Their waders raised to the hips will not protect them higher than the ankles: the scale graduated up to two meters and fixed under a bridge displays for the river Le Chevré, a depth of 98 mm, a level already observed but ” not before September” according to Fabien Simon, agent of the Regional Direction of the Environment of Brittany (DREAL), the eye riveted on a sensor of the small station of hydrometry.
His colleague David Danet continues: “in July 2022, we carried out 132 gaugings (in Brittany, editor’s note), against 39 last year”, a sign that the water situation is critical in Brittany.
Gauging, understanding the control of the height and the flow of a watercourse, this is the mission of these two hydrometers among the eight that counts the DREAL.
“It all starts with us,” says Mr.

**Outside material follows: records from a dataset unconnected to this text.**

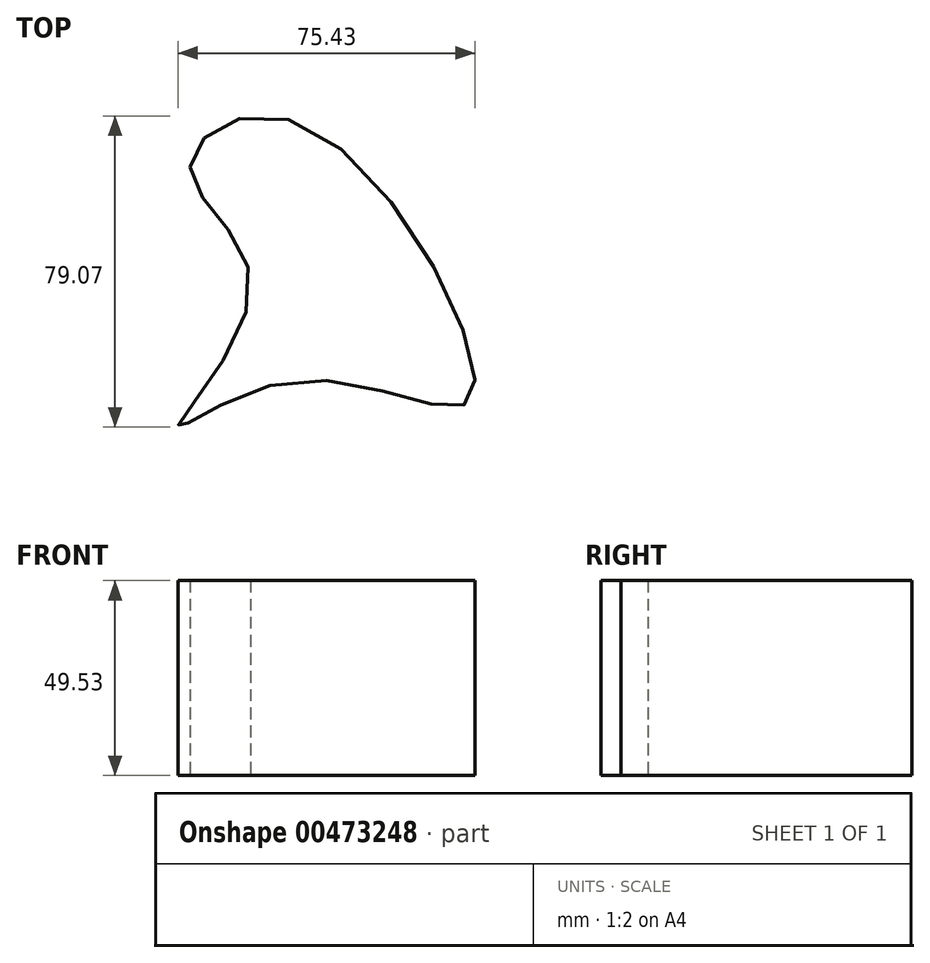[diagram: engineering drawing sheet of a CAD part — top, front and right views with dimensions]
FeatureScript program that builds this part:
annotation { "Feature Type Name" : "Feature", "Feature Type Description" : "" }
export const myFeature = defineFeature(function(context is Context, id is Id, definition is map)
    precondition{}
    {
        {
            var Q0;
            Q0=qCreatedBy(makeId("Top.planeOp"),FACE);
            var sketch = newSketch(context, id + "F0", { "sketchPlane" : qUnion([Q0])});
            skFitSpline(sketch, "E0", {"points": [v(-28.08, 29.9) * mm, v(0, 40.95) * mm, v(43.52, -28.69) * mm, v(0, -24.3) * mm, v(-31.11, -35.96) * mm, v(-12.64, 0) * mm, v(-28.08, 29.9) * mm]});
            skSolve(sketch);
        }
        {
            var Q0;
            Q0=makeQuery(id+"F0.imprint","IMPRINT",FACE,{"disambiguationData":[TD([[makeQuery(id+"F0.imprint","IMPRINT",EDGE,{"derivedFrom":sQuery(id+"F0.wireOp",EDGE,"E0")}),-1.0]])]});
            extrude(context, id + "F1", {"entities" : qUnion([Q0]), "depth" : 49.53 * mm});
        }
    });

Danet, who says he is “well equipped to do the job”.
Their tools? A radar installed on the deck to measure the air draft, a pressure sensor for the draft, a rod equipped with a propeller at the cost of a new car for the flow, floating boards equipped with Doppler and an aquatic drone whose cost exceeds 100,000 euros.

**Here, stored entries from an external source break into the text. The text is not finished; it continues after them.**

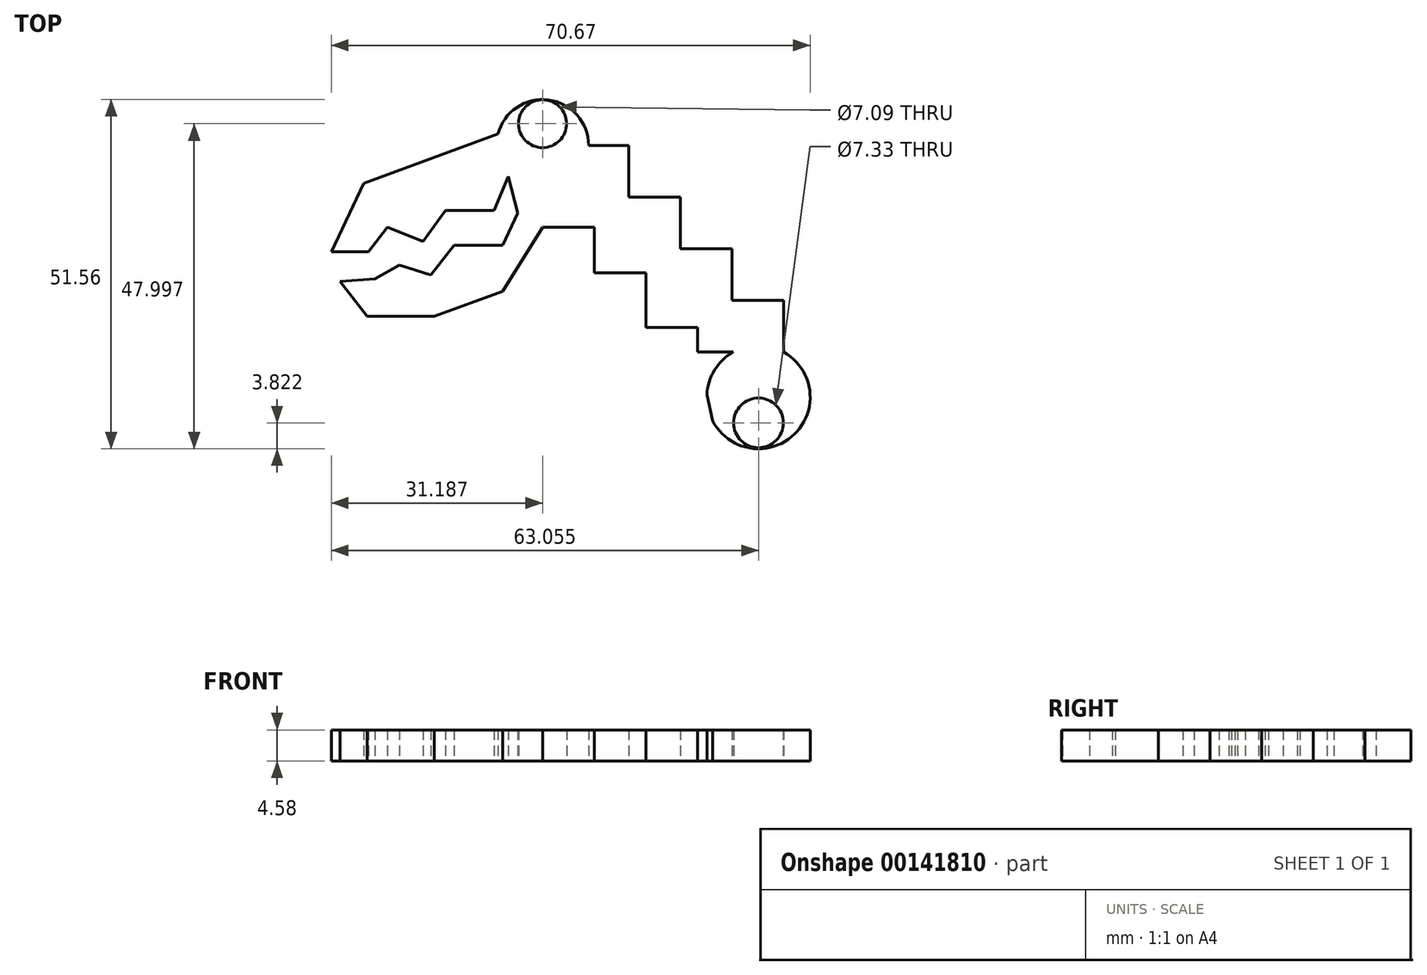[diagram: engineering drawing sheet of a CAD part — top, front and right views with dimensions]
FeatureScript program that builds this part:
annotation { "Feature Type Name" : "Feature", "Feature Type Description" : "" }
export const myFeature = defineFeature(function(context is Context, id is Id, definition is map)
    precondition{}
    {
        {
            var Q0;
            Q0=qCreatedBy(makeId("Top.planeOp"),FACE);
            var sketch = newSketch(context, id + "F0", { "sketchPlane" : qUnion([Q0])});
            skLineSegment(sketch, "E0", {"start": v(6.99, 43.15) * mm, "end": v(6.99, 35.53) * mm});
            skLineSegment(sketch, "E1", {"start": v(6.99, 35.53) * mm, "end": v(14.6, 35.53) * mm});
            skLineSegment(sketch, "E2", {"start": v(14.6, 35.53) * mm, "end": v(14.6, 27.9) * mm});
            skLineSegment(sketch, "E3", {"start": v(14.6, 27.9) * mm, "end": v(22.23, 27.9) * mm});
            skLineSegment(sketch, "E4", {"start": v(22.23, 27.9) * mm, "end": v(22.23, 20.29) * mm});
            skLineSegment(sketch, "E5", {"start": v(22.23, 20.29) * mm, "end": v(29.85, 20.29) * mm});
            skLineSegment(sketch, "E6", {"start": v(29.85, 20.29) * mm, "end": v(29.85, 12.67) * mm});
            skLineSegment(sketch, "E7", {"start": v(29.85, 12.67) * mm, "end": v(-5.71, 12.67) * mm});
            skLineSegment(sketch, "E8", {"start": v(-5.71, 12.67) * mm, "end": v(-5.71, 43.15) * mm});
            skLineSegment(sketch, "E9", {"start": v(-5.71, 43.15) * mm, "end": v(6.99, 43.15) * mm});
            skLineSegment(sketch, "E10", {"start": v(-5.71, 31.07) * mm, "end": v(1.9, 31.07) * mm});
            skLineSegment(sketch, "E11", {"start": v(1.9, 31.07) * mm, "end": v(1.9, 24.38) * mm});
            skLineSegment(sketch, "E12", {"start": v(1.9, 24.38) * mm, "end": v(9.53, 24.38) * mm});
            skLineSegment(sketch, "E13", {"start": v(9.53, 24.38) * mm, "end": v(9.53, 16.32) * mm});
            skLineSegment(sketch, "E14", {"start": v(9.53, 16.32) * mm, "end": v(17.15, 16.32) * mm});
            skLineSegment(sketch, "E15", {"start": v(17.15, 16.32) * mm, "end": v(17.15, 12.67) * mm});
            skLineSegment(sketch, "E16", {"start": v(17.15, 12.67) * mm, "end": v(-5.71, 12.67) * mm});
            skArc(sketch, "E17", {"start": v(29.85, 12.67) * mm, "mid": v(26.15, -1.62) * mm, "end": v(22.46, 12.67) * mm});
            skLineSegment(sketch, "E18", {"start": v(17.15, 12.67) * mm, "end": v(19.37, 2.54) * mm});
            skLineSegment(sketch, "E19", {"start": v(19.37, 2.54) * mm, "end": v(17.15, 12.67) * mm});
            skCircle(sketch, "E20", {"center": v(-5.71, 43.15) * mm, "radius": 6.8 * mm});
            skCircle(sketch, "E21", {"center": v(-5.71, 46.38) * mm, "radius": 3.54 * mm});
            skCircle(sketch, "E22", {"center": v(26.15, 2.2) * mm, "radius": 3.67 * mm});
            skPoint(sketch, "E22.centerSnap0", {"position": v(26.15, -1.62) * mm});
            skLineSegment(sketch, "E23", {"start": v(-12.3, 44.84) * mm, "end": v(-32.13, 37.58) * mm});
            skLineSegment(sketch, "E24", {"start": v(-32.13, 37.58) * mm, "end": v(-36.9, 27.5) * mm});
            skLineSegment(sketch, "E25", {"start": v(-36.9, 27.5) * mm, "end": v(-31.4, 27.5) * mm});
            skLineSegment(sketch, "E26", {"start": v(-31.4, 27.5) * mm, "end": v(-28.65, 31.07) * mm});
            skLineSegment(sketch, "E27", {"start": v(-28.65, 31.07) * mm, "end": v(-23.34, 28.96) * mm});
            skLineSegment(sketch, "E28", {"start": v(-23.34, 28.96) * mm, "end": v(-20.04, 33.55) * mm});
            skLineSegment(sketch, "E29", {"start": v(-20.04, 33.55) * mm, "end": v(-12.89, 33.55) * mm});
            skLineSegment(sketch, "E30", {"start": v(-12.89, 33.55) * mm, "end": v(-10.76, 38.6) * mm});
            skLineSegment(sketch, "E31", {"start": v(-10.76, 38.6) * mm, "end": v(-9.4, 33.18) * mm});
            skLineSegment(sketch, "E32", {"start": v(-9.4, 33.18) * mm, "end": v(-11.6, 28.41) * mm});
            skLineSegment(sketch, "E33", {"start": v(-11.6, 28.41) * mm, "end": v(-18.75, 28.41) * mm});
            skLineSegment(sketch, "E34", {"start": v(-18.75, 28.41) * mm, "end": v(-22.24, 24.01) * mm});
            skLineSegment(sketch, "E35", {"start": v(-22.24, 24.01) * mm, "end": v(-26.82, 25.48) * mm});
            skLineSegment(sketch, "E36", {"start": v(-26.82, 25.48) * mm, "end": v(-30.48, 23.46) * mm});
            skLineSegment(sketch, "E37", {"start": v(-30.48, 23.46) * mm, "end": v(-35.62, 23.1) * mm});
            skLineSegment(sketch, "E38", {"start": v(-35.62, 23.1) * mm, "end": v(-31.58, 17.97) * mm});
            skLineSegment(sketch, "E39", {"start": v(-31.58, 17.97) * mm, "end": v(-21.69, 17.97) * mm});
            skLineSegment(sketch, "E40", {"start": v(-21.69, 17.97) * mm, "end": v(-11.6, 21.63) * mm});
            skLineSegment(sketch, "E41", {"start": v(-11.6, 21.63) * mm, "end": v(-5.71, 31.07) * mm});
            skSolve(sketch);
        }
        {
            var Q0;
            {var subQ0=sQuery(id+"F0.wireOp",EDGE,"E23");Q0=makeQuery(id+"F0.imprint","IMPRINT",FACE,{"disambiguationData":[TD([[makeQuery(id+"F0.imprint","IMPRINT",EDGE,{"derivedFrom":subQ0}),1.0]])]});}
            var Q1;
            {var subQ0=sQuery(id+"F0.wireOp",EDGE,"E31");Q1=makeQuery(id+"F0.imprint","IMPRINT",FACE,{"disambiguationData":[TD([[makeQuery(id+"F0.imprint","IMPRINT",EDGE,{"derivedFrom":subQ0}),1.0]])]});}
            var Q2;
            {var subQ0=sQuery(id+"F0.wireOp",EDGE,"E20");var subQ4=sQuery(id+"F0.wireOp",EDGE,"E8");var subQ9=makeQuery(id+"F0.imprint","INTERSECT",VERTEX,{"derivedFrom":[subQ4,subQ0]});Q2=makeQuery(id+"F0.imprint","IMPRINT",FACE,{"disambiguationData":[TD([[makeQuery(id+"F0.imprint","IMPRINT",EDGE,{"disambiguationData":[TD([[subQ9,-1.0]])],"derivedFrom":subQ4}),1.0]])]});}
            var Q3;
            {var subQ0=sQuery(id+"F0.wireOp",EDGE,"E20");var subQ1=sQuery(id+"F0.wireOp",EDGE,"E8");var subQ2=makeQuery(id+"F0.imprint","INTERSECT",VERTEX,{"derivedFrom":[subQ1,subQ0]});Q3=makeQuery(id+"F0.imprint","IMPRINT",FACE,{"disambiguationData":[TD([[makeQuery(id+"F0.imprint","IMPRINT",EDGE,{"disambiguationData":[TD([[subQ2,-1.0]])],"derivedFrom":subQ1}),-1.0]])]});}
            var Q4;
            {var subQ4=sQuery(id+"F0.wireOp",EDGE,"E0");Q4=makeQuery(id+"F0.imprint","IMPRINT",FACE,{"disambiguationData":[TD([[makeQuery(id+"F0.imprint","IMPRINT",EDGE,{"derivedFrom":subQ4}),-1.0]])]});}
            var Q5;
            Q5=makeQuery(id+"F0.imprint","IMPRINT",FACE,{"disambiguationData":[TD([[makeQuery(id+"F0.imprint","IMPRINT",EDGE,{"derivedFrom":sQuery(id+"F0.wireOp",EDGE,"E22")}),-1.0]])]});
            var Q6;
            {var subQ1=sQuery(id+"F0.wireOp",EDGE,"E7");var subQ3=sQuery(id+"F0.wireOp",EDGE,"E17");var subQ4=makeQuery(id+"F0.imprint","INTERSECT",VERTEX,{"derivedFrom":[subQ1,subQ3]});Q6=makeQuery(id+"F0.imprint","IMPRINT",FACE,{"disambiguationData":[TD([[makeQuery(id+"F0.imprint","IMPRINT",EDGE,{"disambiguationData":[TD([[subQ4,1.0]])],"derivedFrom":subQ3}),1.0]])]});}
            extrude(context, id + "F1", {"entities" : qUnion([Q0, Q1, Q2, Q3, Q4, Q5, Q6]), "depth" : 2.3 * mm, "hasSecondDirection" : true, "secondDirectionOppositeDirection" : true, "secondDirectionDepth" : 2.3 * mm});
        }
    });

With 200 colleagues in France, David and Fabien carry out surveys sent to the French Office for Biodiversity (OFB), which are then used to issue prefectural orders restricting the use of water.

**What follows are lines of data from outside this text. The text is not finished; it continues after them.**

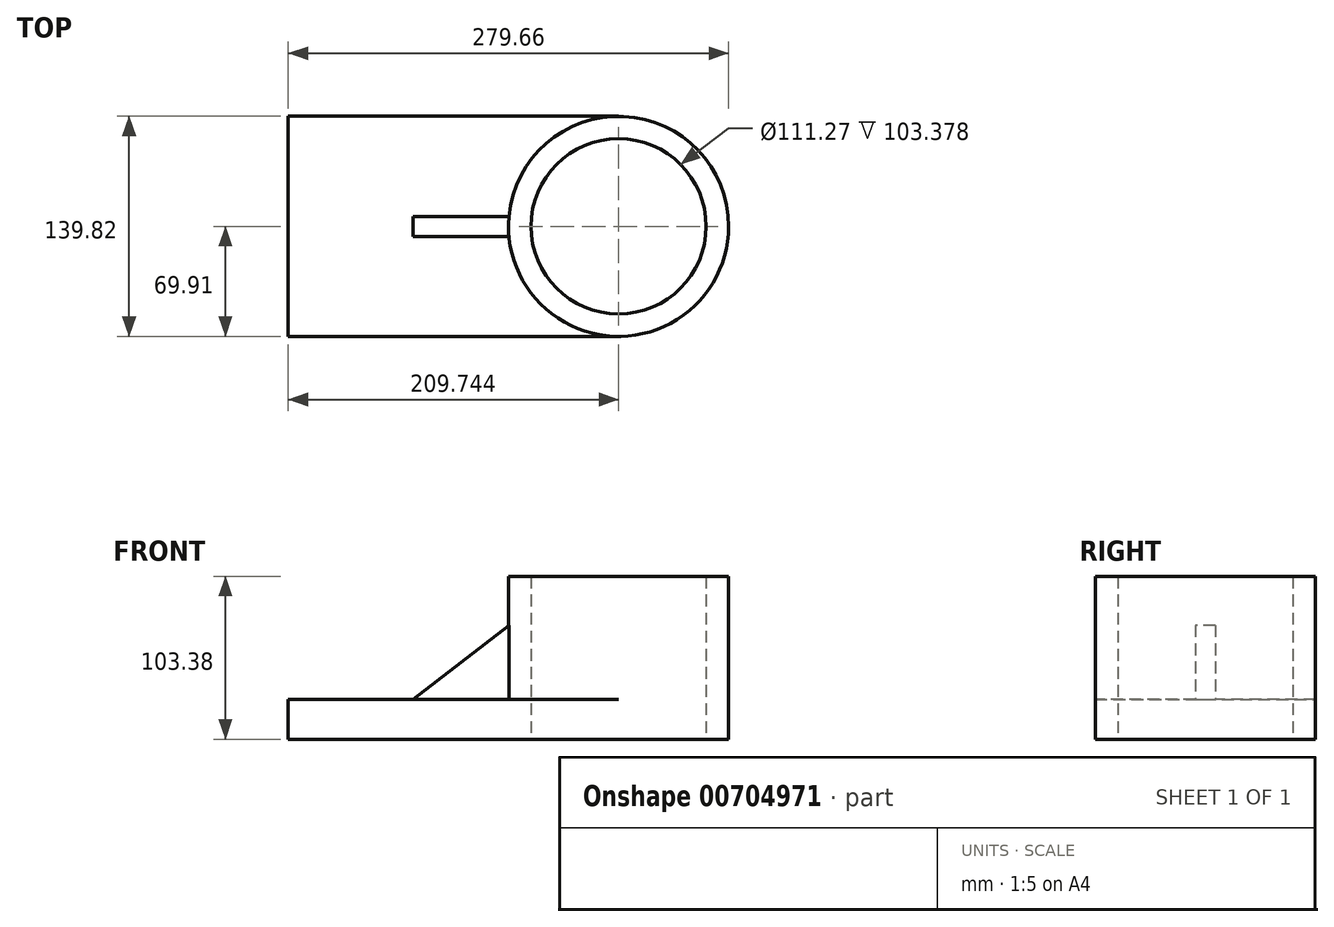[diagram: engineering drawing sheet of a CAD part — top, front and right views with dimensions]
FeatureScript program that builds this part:
annotation { "Feature Type Name" : "Feature", "Feature Type Description" : "" }
export const myFeature = defineFeature(function(context is Context, id is Id, definition is map)
    precondition{}
    {
        {
            var Q0;
            Q0=qCreatedBy(makeId("Top.planeOp"),FACE);
            var sketch = newSketch(context, id + "F0", { "sketchPlane" : qUnion([Q0])});
            skLineSegment(sketch, "E0.bottom", {"start": v(-139.83, -69.91) * mm, "end": v(69.91, -69.91) * mm});
            skLineSegment(sketch, "E0.top", {"start": v(-139.83, 69.91) * mm, "end": v(69.91, 69.91) * mm});
            skLineSegment(sketch, "E0.left", {"start": v(-139.83, -69.91) * mm, "end": v(-139.83, 69.91) * mm});
            skPoint(sketch, "E0.middle", {"position": v(0, 0) * mm});
            skCircle(sketch, "E1", {"center": v(69.91, 0) * mm, "radius": 69.91 * mm});
            skPoint(sketch, "E1.first.point", {"position": v(139.83, 0) * mm});
            skPoint(sketch, "E1.second.point", {"position": v(69.91, 69.91) * mm});
            skPoint(sketch, "E1.third.point", {"position": v(69.91, -69.91) * mm});
            skPoint(sketch, "E2.orphan", {"position": v(139.83, 69.91) * mm});
            skPoint(sketch, "E3.orphan", {"position": v(139.83, -69.91) * mm});
            skCircle(sketch, "E4", {"center": v(69.91, 0) * mm, "radius": 55.63 * mm});
            skSolve(sketch);
        }
        {
            var Q0;
            Q0 = qSketchRegion(id + "F0", true);
            extrude(context, id + "F1", {"entities" : qUnion([Q0]), "depth" : 25.4 * mm, "offsetDistance" : 25.4 * mm});
        }
        {
            var Q0;
            Q0=makeQuery(id+"F0.imprint","IMPRINT",FACE,{"disambiguationData":[TD([[makeQuery(id+"F0.imprint","IMPRINT",EDGE,{"derivedFrom":sQuery(id+"F0.wireOp",EDGE,"E4")}),-1.0]])]});
            extrude(context, id + "F2", {"entities" : qUnion([Q0]), "operationType" : NewBodyOperationType.ADD, "depth" : 103.38 * mm, "offsetDistance" : 25.4 * mm});
        }
        {
            var Q0;
            Q0=qCreatedBy(makeId("Front.planeOp"),FACE);
            var sketch = newSketch(context, id + "F3", { "sketchPlane" : qUnion([Q0])});
            skLineSegment(sketch, "E5.0", {"start": v(-60.48, 25.4) * mm, "end": v(14.28, 25.4) * mm});
            skLineSegment(sketch, "E6", {"start": v(14.28, 25.4) * mm, "end": v(14.28, 83.2) * mm});
            skLineSegment(sketch, "E7", {"start": v(-60.48, 25.4) * mm, "end": v(14.28, 83.2) * mm});
            skPoint(sketch, "E8.orphan", {"position": v(-139.83, 25.4) * mm});
            skSolve(sketch);
        }
        {
            var Q0;
            Q0 = qSketchRegion(id + "F3", true);
            extrude(context, id + "F4", {"entities" : qUnion([Q0]), "operationType" : NewBodyOperationType.ADD, "depth" : 6.35 * mm, "offsetDistance" : 25.4 * mm, "hasSecondDirection" : true, "secondDirectionOppositeDirection" : true, "secondDirectionDepth" : 6.35 * mm});
        }
    });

– Seven months in deficit –
David Danet refuses any alarmism and warns that it will take “years” before being able to analyze the 2022 drought. But the Ille-et-Vilaine prefecture is worried.
Contacted by AFP, she assures that “seven months generally lacking in rain at the regional level” have been observed since October 2021.
And the month of July was catastrophic: the rain gauges of Dinard and Rennes recorded “an accumulation of precipitation of 3% compared to the average monthly precipitation”.
This rainwater usually runs off to the dams which constitute 75% of the production of drinking water in Brittany, and whose resources “for supplying public networks is the most worrying”, according to the prefecture.
Looking lost in the diminished Chevré, David Danet recognizes “a small risk that it will stop”, like a dry river near Dol-de-Bretagne, the Guyoult, already dried up in 2003 or 2016.
Unfortunately, it is not enough for the water to return for the fauna and flora to follow: “the return to a normal ecosystem after a drought takes months, even years” warns Fabien Simon.
Guyoult is in fact one of the seven lands of the department at the beginning of August.
Without rain by the end of the summer, “it is possible” that we see dry conditions observed only “during the historic drought of 1976”, according to the prefecture.
They will be detected by automatic stations like that of Chevré. There are 170 in Brittany, feeding a database of water levels every 6 minutes.
Pairs of hydrometers criss-cross this network to check the flow, inspect the installations and maintain them.
With risks related to traffic (they often work on the side of the road) and to the water itself.
During the floods in particular, in which they train, concludes Fabien Simon: “we participate in whitewater courses, we are thrown into the water and we have to get out of it on our own”.
Provided you have water above your ankles.